Flora David B, Labrish Cathy, Chalmers R Philip
Department of Psychology, York University Toronto, ON, Canada.
Front Psychol. 2012 Mar 1;3:55. doi: 10.3389/fpsyg.2012.00055. eCollection 2012.
We provide a basic review of the data screening and assumption testing issues relevant to exploratory and confirmatory factor analysis along with practical advice for conducting analyses that are sensitive to these concerns. Historically, factor analysis was developed for explaining the relationships among many continuous test scores, which led to the expression of the common factor model as a multivariate linear regression model with observed, continuous variables serving as dependent variables, and unobserved factors as the independent, explanatory variables. Thus, we begin our paper with a review of the assumptions for the common factor model and data screening issues as they pertain to the factor analysis of continuous observed variables. In particular, we describe how principles from regression diagnostics also apply to factor analysis. Next, because modern applications of factor analysis frequently involve the analysis of the individual items from a single test or questionnaire, an important focus of this paper is the factor analysis of items. Although the traditional linear factor model is well-suited to the analysis of continuously distributed variables, commonly used item types, including Likert-type items, almost always produce dichotomous or ordered categorical variables. We describe how relationships among such items are often not well described by product-moment correlations, which has clear ramifications for the traditional linear factor analysis. An alternative, non-linear factor analysis using polychoric correlations has become more readily available to applied researchers and thus more popular. Consequently, we also review the assumptions and data-screening issues involved in this method. Throughout the paper, we demonstrate these procedures using an historic data set of nine cognitive ability variables.

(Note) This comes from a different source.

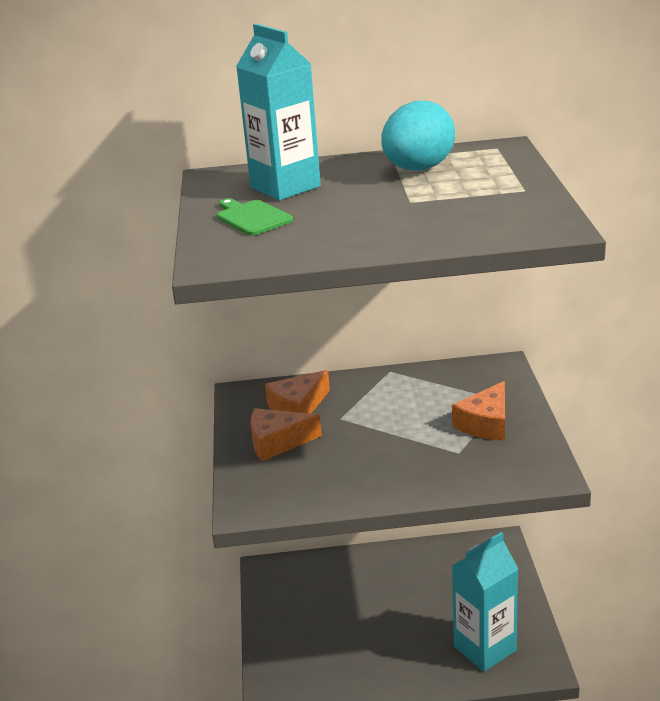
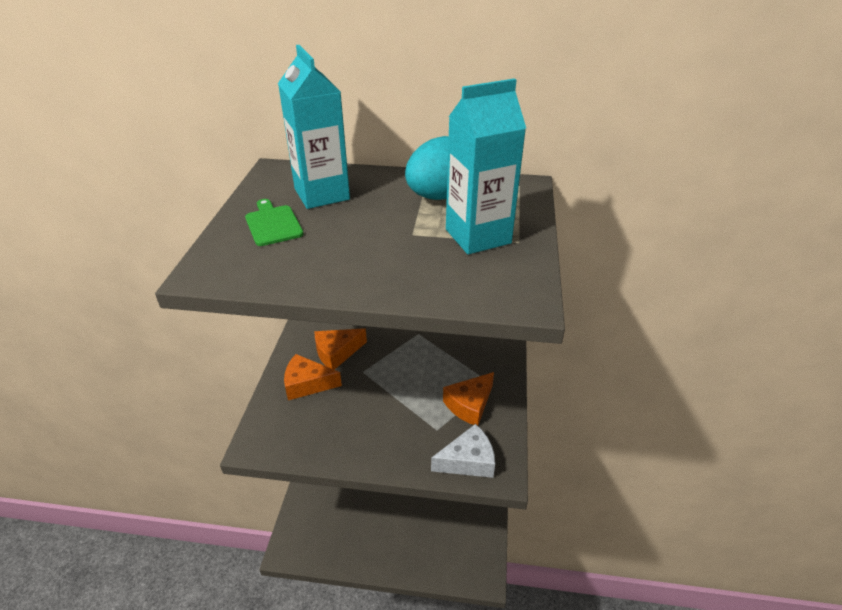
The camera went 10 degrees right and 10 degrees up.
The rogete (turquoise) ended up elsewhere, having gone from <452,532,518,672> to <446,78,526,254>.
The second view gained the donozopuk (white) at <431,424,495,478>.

我们对与探索性和验证性因素分析相关的数据筛选和假设检验问题进行了基本回顾,并提供了一些实用建议,以指导如何进行对这些问题敏感的分析。从历史上看,因素分析是为了解释许多连续测试分数之间的关系而发展起来的,这导致了共同因素模型被表达为一个多元线性回归模型,其中观察到的连续变量作为因变量,未观察到的因素作为独立的解释变量。因此,我们在本文开头回顾了共同因素模型的假设以及与连续观察变量的因素分析相关的数据筛选问题。特别是,我们描述了回归诊断的原理如何也适用于因素分析。接下来,由于因素分析的现代应用经常涉及对来自单一测试或问卷的各个项目进行分析,本文的一个重要重点是项目的因素分析。尽管传统的线性因素模型非常适合于分析连续分布的变量,但常用的项目类型,包括李克特式项目,几乎总是产生二分或有序分类变量。我们描述了此类项目之间的关系通常如何不能很好地用积差相关来描述,这对传统的线性因素分析有明显的影响。一种使用多相关系数的替代非线性因素分析方法已更容易为应用研究人员所使用,因此也更受欢迎。因此,我们还回顾了该方法所涉及的假设和数据筛选问题。在整篇论文中,我们使用一个包含九个认知能力变量的历史数据集来演示这些程序。